The triple-extortion model (encryption + data theft + DDoS) adopted by Chaos represents a tactical escalation over Royal/BlackSuit's double-extortion approach, likely designed to close payment rates on victims with strong backup posture by adding the DDoS threat as a separate, backup-agnostic pressure vector.
| Group | Relationship | Confidence | Vendor Coverage |
|---|---|---|---|
| Conti | Parent organization; Conti Team One as personnel nucleus for Royal emergence | CREDIBLE | Bitdefender, TrustedInternet (Team One framing); Unit 42, Secureworks, HHS HC3 (general Conti lineage) |
| BlackSuit | Direct rebrand of Royal (GOLD SOUVENIR, Ignoble Scorpius, ROYAL SPIDER) | CONFIRMED | Secureworks, Unit 42, HHS HC3, CISA/FBI, DOJ, HSI, Bitdefender |
| Chaos (2025 RaaS) | Probable rebrand of BlackSuit or formed by former BlackSuit members | CREDIBLE (moderate) | Cisco Talos (primary); SC World, Infosecurity Magazine (repeat Talos findings).

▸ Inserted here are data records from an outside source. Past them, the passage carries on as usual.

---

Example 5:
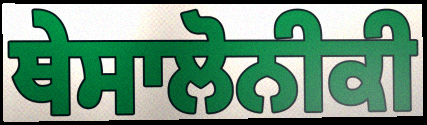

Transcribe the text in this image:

ਥੇਸਾਲੋਨੀਕੀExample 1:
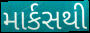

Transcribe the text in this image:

માર્કસથી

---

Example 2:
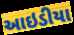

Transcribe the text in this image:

આઇડીયા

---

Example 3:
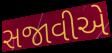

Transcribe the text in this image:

સજાવીએ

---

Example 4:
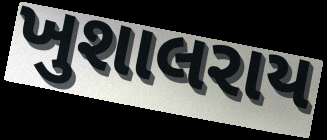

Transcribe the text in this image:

ખુશાલરાય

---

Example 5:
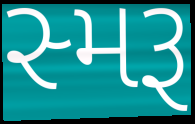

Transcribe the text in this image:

સ્મરૂ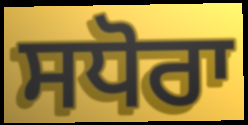
ਸਧੋਰਾ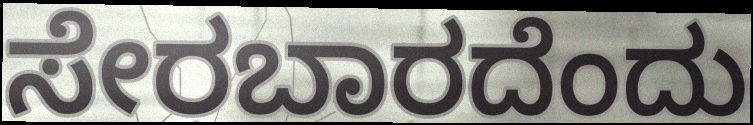
ಸೇರಬಾರದೆಂದು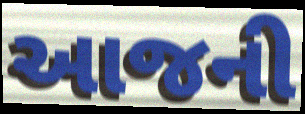
આજની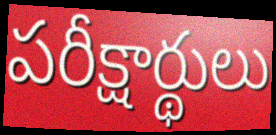
పరీక్షార్థులు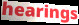
hearingsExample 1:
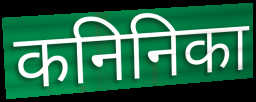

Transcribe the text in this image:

कनिनिका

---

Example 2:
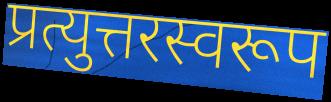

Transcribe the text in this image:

प्रत्युत्तरस्वरूप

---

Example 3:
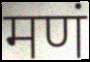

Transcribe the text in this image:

मणं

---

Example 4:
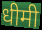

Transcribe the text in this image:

धीमी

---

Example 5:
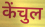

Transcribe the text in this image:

केंचुलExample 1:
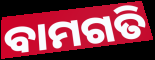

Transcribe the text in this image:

ବାମଗତି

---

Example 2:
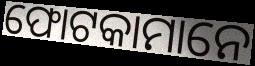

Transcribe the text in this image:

ଫୋଟକାମାନେ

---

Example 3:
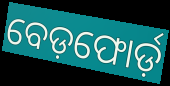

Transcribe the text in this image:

ବେଡ଼ଫୋର୍ଡ଼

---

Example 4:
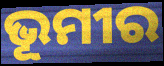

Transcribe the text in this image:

ଭୂମୀର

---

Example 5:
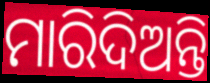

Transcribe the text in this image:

ମାରିଦିଅନ୍ତି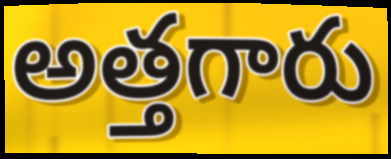
అత్తగారు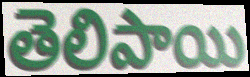
తెలిపాయి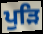
ਪੁੜਿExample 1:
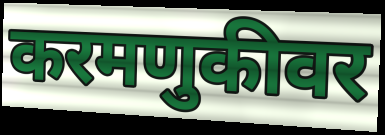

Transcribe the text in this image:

करमणुकीवर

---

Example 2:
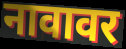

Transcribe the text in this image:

नावावर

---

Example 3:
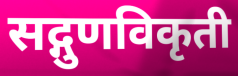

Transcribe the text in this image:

सद्गुणविकृती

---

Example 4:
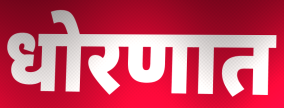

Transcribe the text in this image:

धोरणात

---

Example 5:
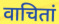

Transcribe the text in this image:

वाचितां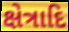
ક્ષેત્રાદિ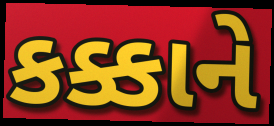
કક્કાનેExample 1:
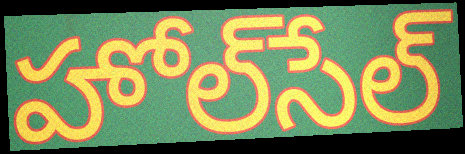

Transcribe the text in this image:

హోల్‌సేల్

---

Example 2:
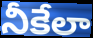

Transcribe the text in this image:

నీకేలా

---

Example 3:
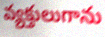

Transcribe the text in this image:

వ్యక్తులుగాను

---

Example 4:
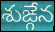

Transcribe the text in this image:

శుఙ్గేన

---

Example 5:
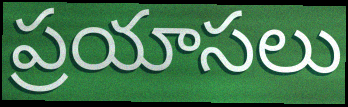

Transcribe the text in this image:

ప్రయాసలుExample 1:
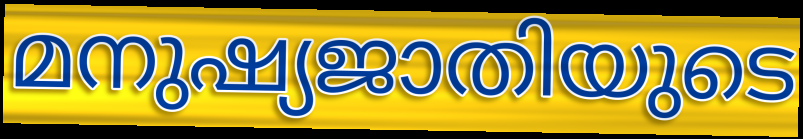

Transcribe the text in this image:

മനുഷ്യജാതിയുടെ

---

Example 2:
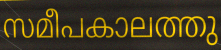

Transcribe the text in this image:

സമീപകാലത്തു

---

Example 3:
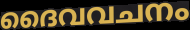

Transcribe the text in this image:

ദൈവവചനം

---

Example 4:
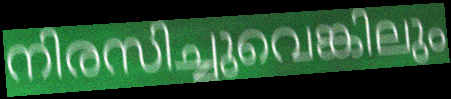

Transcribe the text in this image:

Not yet independently assessed by Mandiant or Recorded Future in open publications. |
| Akira | Separate Conti-diaspora stream; distinct operational identity; shared Conti heritage only | CONFIRMED (separation) | CrowdStrike: PUNK SPIDER (separate from ROYAL SPIDER). No operational overlap documented. |
| BlackBasta | Separate Conti-diaspora stream; no operational linkage to Royal/BlackSuit documented | CONFIRMED (separation) | Distinct vendor designations across all major vendors. |
- No named operators: Unlike LockBit (Khoroshev et al.) or Conti (multiple indictments), no individuals connected to Royal, BlackSuit, or Chaos have been publicly identified or charged. This represents the primary unresolved accountability gap.
- Chaos affiliate roster unknown: Open-source reporting does not identify Chaos affiliates, revenue splits, or the size of the affiliate pool. Growth trajectory depends heavily on affiliate satisfaction and law enforcement attention to the new infrastructure.
- On-chain mapping incomplete: The $1.09M seizure is the only confirmed public on-chain recovery. The broader wallet cluster infrastructure for Royal/BlackSuit proceeds has not been publicly documented by Chainalysis, TRM Labs, or Elliptic.
- State-false-flag complexity: The Rapid7 2026 finding that a state actor used Chaos branding in at least one operation means attribution of Chaos-attributed incidents requires additional corroboration before classifying as criminal vs. state-directed.
- Fourth-generation rebrand risk: Given the two-to-four year cadence of prior rebrands, a Chaos successor cannot be ruled out if law enforcement pressure on Chaos infrastructure increases materially in 2026.